Despite the Trade Union Bill’s worst elements being removed or watered down, it is still a bad Bill. Does the Minister agree that a bad Bill will not make for good industrial relations in Scotland?

I do not share the hon. Gentleman’s views on the Bill. It is an excellent Bill and I fully support it and its aims.

Parties in both Wales and Scotland have prepared legislative consent memorandums on the Trade Union Bill on the basis that the Bill clearly impinges on devolved competences. In the light of that, does the Minister not now agree that the Bill should be subject to legislative consent motions? What action will the Government take to ensure that similar circumstances do not arise in future?

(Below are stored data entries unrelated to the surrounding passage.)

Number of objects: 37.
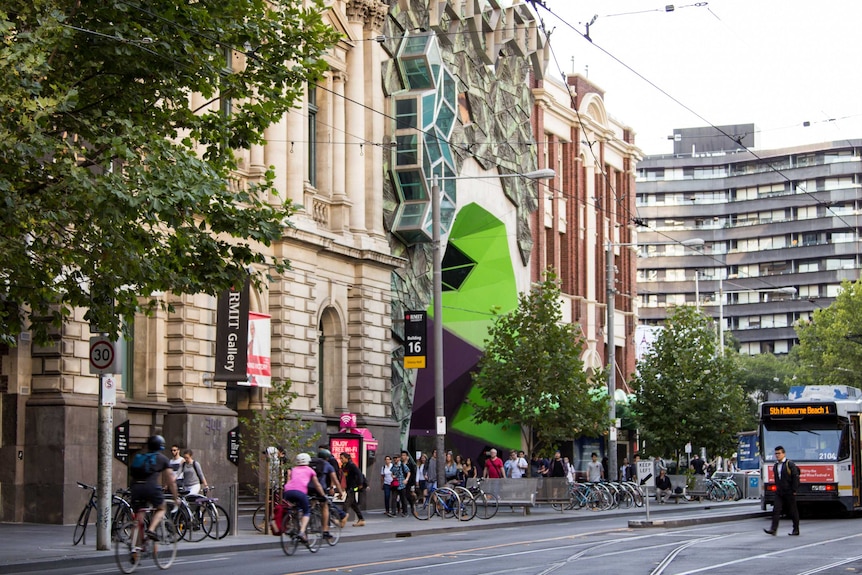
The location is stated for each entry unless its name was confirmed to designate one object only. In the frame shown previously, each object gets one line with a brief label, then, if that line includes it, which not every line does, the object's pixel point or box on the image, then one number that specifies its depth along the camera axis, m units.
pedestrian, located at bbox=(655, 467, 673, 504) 47.84
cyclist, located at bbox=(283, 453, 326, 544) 21.64
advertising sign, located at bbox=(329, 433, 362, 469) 33.75
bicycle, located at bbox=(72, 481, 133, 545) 22.73
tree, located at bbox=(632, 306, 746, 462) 52.62
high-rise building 129.62
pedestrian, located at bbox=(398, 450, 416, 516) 34.66
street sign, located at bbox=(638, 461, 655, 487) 32.50
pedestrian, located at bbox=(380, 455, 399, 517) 35.03
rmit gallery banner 33.59
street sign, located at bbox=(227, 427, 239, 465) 34.62
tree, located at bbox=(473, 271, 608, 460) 44.34
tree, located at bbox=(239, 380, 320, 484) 27.70
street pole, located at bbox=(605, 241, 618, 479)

I am reliably informed that that has already happened. The hon. Lady is just not up to date on all of this.

With the relegation of Labour to third place in last week’s Scottish elections, does the Minister agree that now is exactly the right time to introduce an opt-in system for union members who wish to contribute to political funds rather than it being the default position?

My hon. Friend makes a very good point. I pay handsome tribute to the outstanding Ruth Davidson. Like the Prime Minister, she is a moderate, sensible, one nation Conservative. She has turned the skies of Scotland blue with, if I may say, a rather pleasing tinge of pink at the edges.

The Government made a number of concessions on the Trade Union Bill, but the Bill still seeks to undermine constructive social partnership and, as such, it is at odds with the democratic will of the people of Scotland and Wales. Given that the Government say that they believe in mutual respect between central Government and the devolved institutions, will they now hold immediate discussions with the devolved institutions about how the Bill will relate to Scotland and Wales?

Discussions are always continuing. Again, this is another red herring and the hon. Gentleman is out of touch on this. This Bill is good: it is good for Britain, good for trade unions and good for future working relations.